_Exercise directions_
Given the entries that follow, write out exactly the lines starting at the one containing "- house plant [595,403,710,542]" and ending at the one containing "coffee maker [359,189,549,336]", both ends included, and only those.

_Supplied material_
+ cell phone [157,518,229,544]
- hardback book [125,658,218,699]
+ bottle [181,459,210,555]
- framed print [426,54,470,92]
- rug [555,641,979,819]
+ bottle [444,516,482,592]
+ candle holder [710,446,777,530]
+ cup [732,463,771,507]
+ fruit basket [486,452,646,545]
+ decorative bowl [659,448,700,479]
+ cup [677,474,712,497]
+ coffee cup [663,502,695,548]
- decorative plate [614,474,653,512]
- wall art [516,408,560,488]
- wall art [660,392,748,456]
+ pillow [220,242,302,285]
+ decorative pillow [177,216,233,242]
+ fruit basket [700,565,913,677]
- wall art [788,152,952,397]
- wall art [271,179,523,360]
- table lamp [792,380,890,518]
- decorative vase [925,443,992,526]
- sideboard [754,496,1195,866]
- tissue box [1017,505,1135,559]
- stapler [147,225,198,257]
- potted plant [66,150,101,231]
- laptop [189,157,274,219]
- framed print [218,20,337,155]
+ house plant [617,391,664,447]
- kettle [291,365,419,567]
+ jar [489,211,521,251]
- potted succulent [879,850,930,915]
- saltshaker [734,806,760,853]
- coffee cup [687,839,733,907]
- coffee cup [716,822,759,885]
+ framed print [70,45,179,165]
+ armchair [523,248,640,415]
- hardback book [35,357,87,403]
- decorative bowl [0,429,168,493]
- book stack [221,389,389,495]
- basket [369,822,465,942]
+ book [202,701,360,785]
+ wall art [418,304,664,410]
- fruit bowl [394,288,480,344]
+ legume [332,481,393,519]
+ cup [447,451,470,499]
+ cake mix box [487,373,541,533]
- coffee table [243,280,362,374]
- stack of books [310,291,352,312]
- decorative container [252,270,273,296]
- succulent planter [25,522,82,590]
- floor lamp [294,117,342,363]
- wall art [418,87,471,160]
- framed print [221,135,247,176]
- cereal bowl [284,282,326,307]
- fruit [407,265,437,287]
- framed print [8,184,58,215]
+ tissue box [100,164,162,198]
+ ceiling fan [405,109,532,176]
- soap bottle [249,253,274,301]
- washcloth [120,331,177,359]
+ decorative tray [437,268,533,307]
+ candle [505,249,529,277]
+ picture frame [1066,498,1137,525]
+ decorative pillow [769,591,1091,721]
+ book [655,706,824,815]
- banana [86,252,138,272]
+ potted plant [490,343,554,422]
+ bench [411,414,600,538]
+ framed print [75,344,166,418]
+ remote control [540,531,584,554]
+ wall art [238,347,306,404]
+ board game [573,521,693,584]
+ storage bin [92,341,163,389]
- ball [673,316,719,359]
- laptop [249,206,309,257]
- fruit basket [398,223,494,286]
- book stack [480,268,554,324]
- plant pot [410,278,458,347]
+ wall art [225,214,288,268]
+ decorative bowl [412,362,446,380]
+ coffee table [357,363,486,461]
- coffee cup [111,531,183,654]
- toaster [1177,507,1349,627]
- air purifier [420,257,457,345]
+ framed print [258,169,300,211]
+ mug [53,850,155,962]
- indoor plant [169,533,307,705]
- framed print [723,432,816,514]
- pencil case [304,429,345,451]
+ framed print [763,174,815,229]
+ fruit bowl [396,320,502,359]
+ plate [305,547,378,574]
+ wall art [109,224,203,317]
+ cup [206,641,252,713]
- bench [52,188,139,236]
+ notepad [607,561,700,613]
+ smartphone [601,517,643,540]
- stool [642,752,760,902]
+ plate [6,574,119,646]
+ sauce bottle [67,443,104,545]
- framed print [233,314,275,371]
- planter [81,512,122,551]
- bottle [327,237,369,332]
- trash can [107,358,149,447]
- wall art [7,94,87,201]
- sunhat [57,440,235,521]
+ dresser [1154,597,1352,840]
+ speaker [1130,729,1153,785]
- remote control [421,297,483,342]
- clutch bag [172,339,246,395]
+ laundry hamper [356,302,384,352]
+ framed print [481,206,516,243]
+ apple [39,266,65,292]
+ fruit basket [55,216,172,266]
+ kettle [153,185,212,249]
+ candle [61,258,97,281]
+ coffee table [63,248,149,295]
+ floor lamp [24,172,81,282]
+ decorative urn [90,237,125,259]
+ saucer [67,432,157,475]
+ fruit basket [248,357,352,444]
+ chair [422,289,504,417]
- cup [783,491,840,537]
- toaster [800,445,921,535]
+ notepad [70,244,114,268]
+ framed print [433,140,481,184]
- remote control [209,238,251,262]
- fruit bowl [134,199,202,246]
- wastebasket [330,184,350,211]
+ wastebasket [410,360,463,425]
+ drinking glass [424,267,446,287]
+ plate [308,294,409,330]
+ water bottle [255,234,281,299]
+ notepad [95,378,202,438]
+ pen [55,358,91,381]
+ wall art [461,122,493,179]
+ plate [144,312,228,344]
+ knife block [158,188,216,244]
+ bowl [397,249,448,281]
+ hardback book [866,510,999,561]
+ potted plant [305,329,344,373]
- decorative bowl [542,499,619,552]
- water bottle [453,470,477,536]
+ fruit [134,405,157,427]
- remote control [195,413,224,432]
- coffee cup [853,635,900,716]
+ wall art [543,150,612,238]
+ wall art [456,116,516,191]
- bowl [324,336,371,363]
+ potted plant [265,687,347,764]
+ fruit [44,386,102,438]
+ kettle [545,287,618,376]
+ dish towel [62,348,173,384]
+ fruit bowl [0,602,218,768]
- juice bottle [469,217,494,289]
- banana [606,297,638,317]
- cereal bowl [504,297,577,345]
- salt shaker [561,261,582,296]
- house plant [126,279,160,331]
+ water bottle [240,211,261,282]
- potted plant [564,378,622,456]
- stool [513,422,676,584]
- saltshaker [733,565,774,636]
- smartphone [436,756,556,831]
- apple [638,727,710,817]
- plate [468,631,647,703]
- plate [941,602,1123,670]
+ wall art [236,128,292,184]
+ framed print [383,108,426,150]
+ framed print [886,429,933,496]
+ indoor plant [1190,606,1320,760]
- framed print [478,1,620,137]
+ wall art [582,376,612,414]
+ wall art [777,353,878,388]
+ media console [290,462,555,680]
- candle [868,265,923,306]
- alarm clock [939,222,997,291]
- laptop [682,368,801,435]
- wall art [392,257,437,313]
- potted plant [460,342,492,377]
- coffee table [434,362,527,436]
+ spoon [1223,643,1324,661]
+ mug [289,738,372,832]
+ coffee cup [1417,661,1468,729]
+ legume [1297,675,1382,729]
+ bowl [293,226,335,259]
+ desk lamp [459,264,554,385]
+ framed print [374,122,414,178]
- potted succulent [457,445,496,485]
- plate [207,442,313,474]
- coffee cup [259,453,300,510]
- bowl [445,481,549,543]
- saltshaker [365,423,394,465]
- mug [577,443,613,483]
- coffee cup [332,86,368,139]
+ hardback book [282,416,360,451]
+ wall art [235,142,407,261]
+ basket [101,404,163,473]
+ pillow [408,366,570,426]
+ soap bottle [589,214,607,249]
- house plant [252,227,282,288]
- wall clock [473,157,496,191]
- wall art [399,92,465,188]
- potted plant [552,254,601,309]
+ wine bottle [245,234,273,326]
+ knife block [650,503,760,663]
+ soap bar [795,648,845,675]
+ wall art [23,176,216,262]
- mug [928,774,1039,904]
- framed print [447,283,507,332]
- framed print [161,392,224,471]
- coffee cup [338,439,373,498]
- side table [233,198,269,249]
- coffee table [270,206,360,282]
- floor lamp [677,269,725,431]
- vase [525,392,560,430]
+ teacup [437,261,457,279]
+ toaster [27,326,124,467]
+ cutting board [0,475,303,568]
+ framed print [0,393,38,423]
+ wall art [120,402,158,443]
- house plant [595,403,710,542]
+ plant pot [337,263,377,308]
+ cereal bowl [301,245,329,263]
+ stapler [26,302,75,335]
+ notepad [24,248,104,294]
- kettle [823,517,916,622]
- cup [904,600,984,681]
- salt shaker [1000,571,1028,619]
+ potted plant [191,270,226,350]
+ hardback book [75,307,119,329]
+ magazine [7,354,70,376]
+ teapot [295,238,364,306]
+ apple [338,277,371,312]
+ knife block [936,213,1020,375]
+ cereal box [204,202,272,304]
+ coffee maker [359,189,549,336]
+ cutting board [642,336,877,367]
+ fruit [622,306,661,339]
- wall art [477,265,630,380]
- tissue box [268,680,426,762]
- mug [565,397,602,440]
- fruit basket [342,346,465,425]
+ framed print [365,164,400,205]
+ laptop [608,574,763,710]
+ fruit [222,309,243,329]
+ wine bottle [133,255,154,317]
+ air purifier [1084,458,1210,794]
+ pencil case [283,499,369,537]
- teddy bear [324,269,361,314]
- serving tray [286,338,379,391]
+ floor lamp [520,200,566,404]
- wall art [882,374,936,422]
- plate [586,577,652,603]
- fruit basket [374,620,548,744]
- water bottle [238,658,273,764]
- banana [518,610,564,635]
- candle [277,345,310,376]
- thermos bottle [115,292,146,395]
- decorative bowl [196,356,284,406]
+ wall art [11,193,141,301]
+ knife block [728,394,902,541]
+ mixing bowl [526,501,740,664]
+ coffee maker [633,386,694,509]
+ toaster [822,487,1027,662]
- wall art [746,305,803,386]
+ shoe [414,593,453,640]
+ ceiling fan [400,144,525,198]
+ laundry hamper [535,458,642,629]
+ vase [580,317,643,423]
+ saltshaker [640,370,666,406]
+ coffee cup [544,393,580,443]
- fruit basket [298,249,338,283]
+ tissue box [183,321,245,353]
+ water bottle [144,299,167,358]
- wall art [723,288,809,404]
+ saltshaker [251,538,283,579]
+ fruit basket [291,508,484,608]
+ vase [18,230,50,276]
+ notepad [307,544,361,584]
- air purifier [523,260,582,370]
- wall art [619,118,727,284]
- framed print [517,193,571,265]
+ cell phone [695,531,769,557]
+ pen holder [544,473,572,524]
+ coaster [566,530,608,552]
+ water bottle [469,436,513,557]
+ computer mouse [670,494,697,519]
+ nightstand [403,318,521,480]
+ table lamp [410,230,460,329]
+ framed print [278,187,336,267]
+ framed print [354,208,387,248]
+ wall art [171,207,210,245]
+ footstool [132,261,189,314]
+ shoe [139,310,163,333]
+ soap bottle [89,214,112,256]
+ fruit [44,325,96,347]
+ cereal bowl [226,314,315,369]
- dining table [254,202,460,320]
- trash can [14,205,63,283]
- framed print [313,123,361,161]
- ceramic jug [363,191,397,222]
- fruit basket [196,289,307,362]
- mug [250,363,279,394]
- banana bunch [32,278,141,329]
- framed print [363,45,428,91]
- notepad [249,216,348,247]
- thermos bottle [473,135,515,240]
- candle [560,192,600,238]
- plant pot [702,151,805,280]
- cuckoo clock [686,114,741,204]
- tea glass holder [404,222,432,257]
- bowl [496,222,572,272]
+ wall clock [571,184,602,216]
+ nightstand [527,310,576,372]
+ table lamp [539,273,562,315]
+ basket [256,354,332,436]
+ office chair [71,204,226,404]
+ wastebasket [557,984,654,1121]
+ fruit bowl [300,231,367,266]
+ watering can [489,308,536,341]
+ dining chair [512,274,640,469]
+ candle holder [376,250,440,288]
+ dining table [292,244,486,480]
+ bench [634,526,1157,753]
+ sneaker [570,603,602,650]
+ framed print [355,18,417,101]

_Problem solution_
- house plant [595,403,710,542]
+ plant pot [337,263,377,308]
+ cereal bowl [301,245,329,263]
+ stapler [26,302,75,335]
+ notepad [24,248,104,294]
- kettle [823,517,916,622]
- cup [904,600,984,681]
- salt shaker [1000,571,1028,619]
+ potted plant [191,270,226,350]
+ hardback book [75,307,119,329]
+ magazine [7,354,70,376]
+ teapot [295,238,364,306]
+ apple [338,277,371,312]
+ knife block [936,213,1020,375]
+ cereal box [204,202,272,304]
+ coffee maker [359,189,549,336]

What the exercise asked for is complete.